Offers In Compromise

Location: Home >> Tax Attorney >>Offers In Compromise
Find Legal Info and More @ LegalInfo.com!
 

Every year that a person does not pay the IRS the amount of money that they owe, penalties and interest will accrue on the unpaid balance. After many years, this person can likely end up with a debt to the IRS they are not able to pay. Without some sort of intervention, the amount owed will continue to compound every year. One way out of this situation for taxpayers is through what is called Offers in Compromise.

Offers in Compromise is an agreement between a taxpayer and the IRS to settle a tax liability by paying less than the full amount owed. Through this plan, the taxpayer can pay off some of the money from penalties and interest that had been added to their original bill. The goal of the Offer in Compromise is for the IRS to collect what is reasonable at the earliest possible time and at the least cost to them.

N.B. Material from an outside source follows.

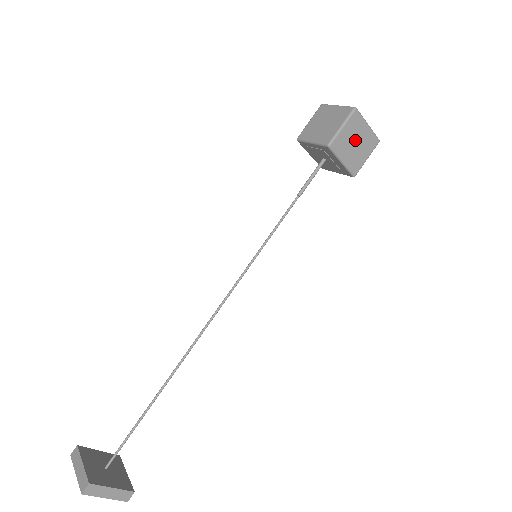
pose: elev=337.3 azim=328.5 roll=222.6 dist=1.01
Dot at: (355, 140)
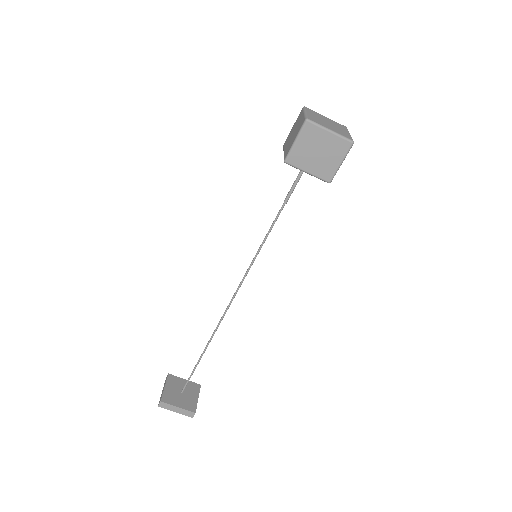
Dot at: (317, 150)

A Offer in Compromise may be accepted by the IRS for one of three reasons: If there is doubt that the amount the person owes can ever be paid back in full; if there is doubt that the amount of tax owed is correct (here the taxpayer must explain why they believe they do not actually owe the tax); or if the taxpayer believes that, due to certain circumstances, it would be unfair for the IRS to require full payment.

The criteria for the Offers in Compromise program focuses on the taxpayer’s ability to pay. The IRS considers what the taxpayer’s ability to pay the tax debt over a five-year period is. They may forgive some of the tax debt if the ability to pay is less than what is owed. The debt can then be reduced to a level that the person is able to start paying. In order to qualify, the IRS will look at a person’s expenses in one month, including housing costs, medical expenses, alimony and child support, food, clothing, and transportation costs. If the person’s total expenses are greater than their monthly after-tax income, they should qualify for the program.

If the Offer in Compromise is accepted, the person may pay with cash, a short-term deferred payment plan, or a long-term deferred payment plan. The taxpayer must remain in compliance with all filing and payment obligations and not incur any new tax debt for five years or until the offer amount is paid, whichever is longer.